EXERCISE DETAILS ::
Rewrite the items below so that each occurrence of "lens line" becomes "intrinsics line", and leave everything else unchanged.

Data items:
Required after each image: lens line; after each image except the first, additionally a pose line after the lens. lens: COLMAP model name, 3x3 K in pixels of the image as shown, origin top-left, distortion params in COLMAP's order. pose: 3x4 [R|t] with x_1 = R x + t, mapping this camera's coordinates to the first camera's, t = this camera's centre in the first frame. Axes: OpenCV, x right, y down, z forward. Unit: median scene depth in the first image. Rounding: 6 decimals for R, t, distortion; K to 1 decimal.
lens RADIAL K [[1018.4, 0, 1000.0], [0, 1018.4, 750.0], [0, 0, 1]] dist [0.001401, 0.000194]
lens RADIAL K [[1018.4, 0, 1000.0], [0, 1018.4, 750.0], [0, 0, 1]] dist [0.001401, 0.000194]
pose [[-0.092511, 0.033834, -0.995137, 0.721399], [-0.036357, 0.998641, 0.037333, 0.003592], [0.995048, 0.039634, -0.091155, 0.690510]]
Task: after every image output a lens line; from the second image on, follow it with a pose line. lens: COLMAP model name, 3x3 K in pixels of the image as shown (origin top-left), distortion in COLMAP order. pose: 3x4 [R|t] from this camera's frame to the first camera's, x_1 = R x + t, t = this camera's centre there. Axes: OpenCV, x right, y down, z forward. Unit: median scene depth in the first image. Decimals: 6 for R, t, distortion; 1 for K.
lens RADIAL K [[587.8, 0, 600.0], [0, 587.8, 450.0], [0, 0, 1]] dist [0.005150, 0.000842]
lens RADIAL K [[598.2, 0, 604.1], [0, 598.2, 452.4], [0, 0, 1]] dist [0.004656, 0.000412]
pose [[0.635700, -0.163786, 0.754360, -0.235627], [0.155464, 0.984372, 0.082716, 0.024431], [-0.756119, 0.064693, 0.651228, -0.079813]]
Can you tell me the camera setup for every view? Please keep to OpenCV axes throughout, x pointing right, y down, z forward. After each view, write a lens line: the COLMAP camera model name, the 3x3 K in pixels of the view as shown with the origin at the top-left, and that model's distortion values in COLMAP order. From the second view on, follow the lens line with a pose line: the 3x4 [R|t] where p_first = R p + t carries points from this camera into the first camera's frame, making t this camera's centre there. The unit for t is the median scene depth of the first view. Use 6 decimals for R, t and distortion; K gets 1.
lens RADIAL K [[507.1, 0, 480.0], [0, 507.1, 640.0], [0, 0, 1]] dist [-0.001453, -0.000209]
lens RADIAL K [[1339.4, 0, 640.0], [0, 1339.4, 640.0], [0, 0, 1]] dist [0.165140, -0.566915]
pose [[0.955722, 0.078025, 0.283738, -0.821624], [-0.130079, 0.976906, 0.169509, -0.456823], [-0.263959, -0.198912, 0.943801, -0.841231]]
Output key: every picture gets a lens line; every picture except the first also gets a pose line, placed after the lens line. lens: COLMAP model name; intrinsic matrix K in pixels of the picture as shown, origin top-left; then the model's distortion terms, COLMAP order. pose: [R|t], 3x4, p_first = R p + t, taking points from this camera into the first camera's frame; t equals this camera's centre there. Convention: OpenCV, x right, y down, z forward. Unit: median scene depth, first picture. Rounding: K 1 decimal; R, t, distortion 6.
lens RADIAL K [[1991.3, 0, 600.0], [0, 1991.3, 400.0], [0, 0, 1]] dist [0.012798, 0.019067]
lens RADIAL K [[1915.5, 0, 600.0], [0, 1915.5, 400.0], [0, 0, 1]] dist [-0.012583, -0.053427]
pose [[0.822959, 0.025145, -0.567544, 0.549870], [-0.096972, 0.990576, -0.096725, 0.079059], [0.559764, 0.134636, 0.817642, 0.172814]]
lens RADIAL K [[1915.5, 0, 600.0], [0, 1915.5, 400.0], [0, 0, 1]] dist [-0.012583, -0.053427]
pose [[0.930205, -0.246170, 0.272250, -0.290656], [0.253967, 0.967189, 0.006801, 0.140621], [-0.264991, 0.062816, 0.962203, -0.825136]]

WRITTEN REPLY ::
Required after each image: intrinsics line; after each image except the first, additionally a pose line after the lens. lens: COLMAP model name, 3x3 K in pixels of the image as shown, origin top-left, distortion params in COLMAP's order. pose: 3x4 [R|t] with x_1 = R x + t, mapping this camera's coordinates to the first camera's, t = this camera's centre in the first frame. Axes: OpenCV, x right, y down, z forward. Unit: median scene depth in the first image. Rounding: 6 decimals for R, t, distortion; K to 1 decimal.
lens RADIAL K [[1018.4, 0, 1000.0], [0, 1018.4, 750.0], [0, 0, 1]] dist [0.001401, 0.000194]
lens RADIAL K [[1018.4, 0, 1000.0], [0, 1018.4, 750.0], [0, 0, 1]] dist [0.001401, 0.000194]
pose [[-0.092511, 0.033834, -0.995137, 0.721399], [-0.036357, 0.998641, 0.037333, 0.003592], [0.995048, 0.039634, -0.091155, 0.690510]]
Task: after every image output a intrinsics line; from the second image on, follow it with a pose line. lens: COLMAP model name, 3x3 K in pixels of the image as shown (origin top-left), distortion in COLMAP order. pose: 3x4 [R|t] from this camera's frame to the first camera's, x_1 = R x + t, t = this camera's centre there. Axes: OpenCV, x right, y down, z forward. Unit: median scene depth in the first image. Decimals: 6 for R, t, distortion; 1 for K.
lens RADIAL K [[587.8, 0, 600.0], [0, 587.8, 450.0], [0, 0, 1]] dist [0.005150, 0.000842]
lens RADIAL K [[598.2, 0, 604.1], [0, 598.2, 452.4], [0, 0, 1]] dist [0.004656, 0.000412]
pose [[0.635700, -0.163786, 0.754360, -0.235627], [0.155464, 0.984372, 0.082716, 0.024431], [-0.756119, 0.064693, 0.651228, -0.079813]]
Can you tell me the camera setup for every view? Please keep to OpenCV axes throughout, x pointing right, y down, z forward. After each view, write a intrinsics line: the COLMAP camera model name, the 3x3 K in pixels of the view as shown with the origin at the top-left, and that model's distortion values in COLMAP order. From the second view on, follow the intrinsics line with a pose line: the 3x4 [R|t] where p_first = R p + t carries points from this camera into the first camera's frame, making t this camera's centre there. The unit for t is the median scene depth of the first view. Use 6 decimals for R, t and distortion; K gets 1.
lens RADIAL K [[507.1, 0, 480.0], [0, 507.1, 640.0], [0, 0, 1]] dist [-0.001453, -0.000209]
lens RADIAL K [[1339.4, 0, 640.0], [0, 1339.4, 640.0], [0, 0, 1]] dist [0.165140, -0.566915]
pose [[0.955722, 0.078025, 0.283738, -0.821624], [-0.130079, 0.976906, 0.169509, -0.456823], [-0.263959, -0.198912, 0.943801, -0.841231]]
Output key: every picture gets a intrinsics line; every picture except the first also gets a pose line, placed after the intrinsics line. lens: COLMAP model name; intrinsic matrix K in pixels of the picture as shown, origin top-left; then the model's distortion terms, COLMAP order. pose: [R|t], 3x4, p_first = R p + t, taking points from this camera into the first camera's frame; t equals this camera's centre there. Convention: OpenCV, x right, y down, z forward. Unit: median scene depth, first picture. Rounding: K 1 decimal; R, t, distortion 6.
lens RADIAL K [[1991.3, 0, 600.0], [0, 1991.3, 400.0], [0, 0, 1]] dist [0.012798, 0.019067]
lens RADIAL K [[1915.5, 0, 600.0], [0, 1915.5, 400.0], [0, 0, 1]] dist [-0.012583, -0.053427]
pose [[0.822959, 0.025145, -0.567544, 0.549870], [-0.096972, 0.990576, -0.096725, 0.079059], [0.559764, 0.134636, 0.817642, 0.172814]]
lens RADIAL K [[1915.5, 0, 600.0], [0, 1915.5, 400.0], [0, 0, 1]] dist [-0.012583, -0.053427]
pose [[0.930205, -0.246170, 0.272250, -0.290656], [0.253967, 0.967189, 0.006801, 0.140621], [-0.264991, 0.062816, 0.962203, -0.825136]]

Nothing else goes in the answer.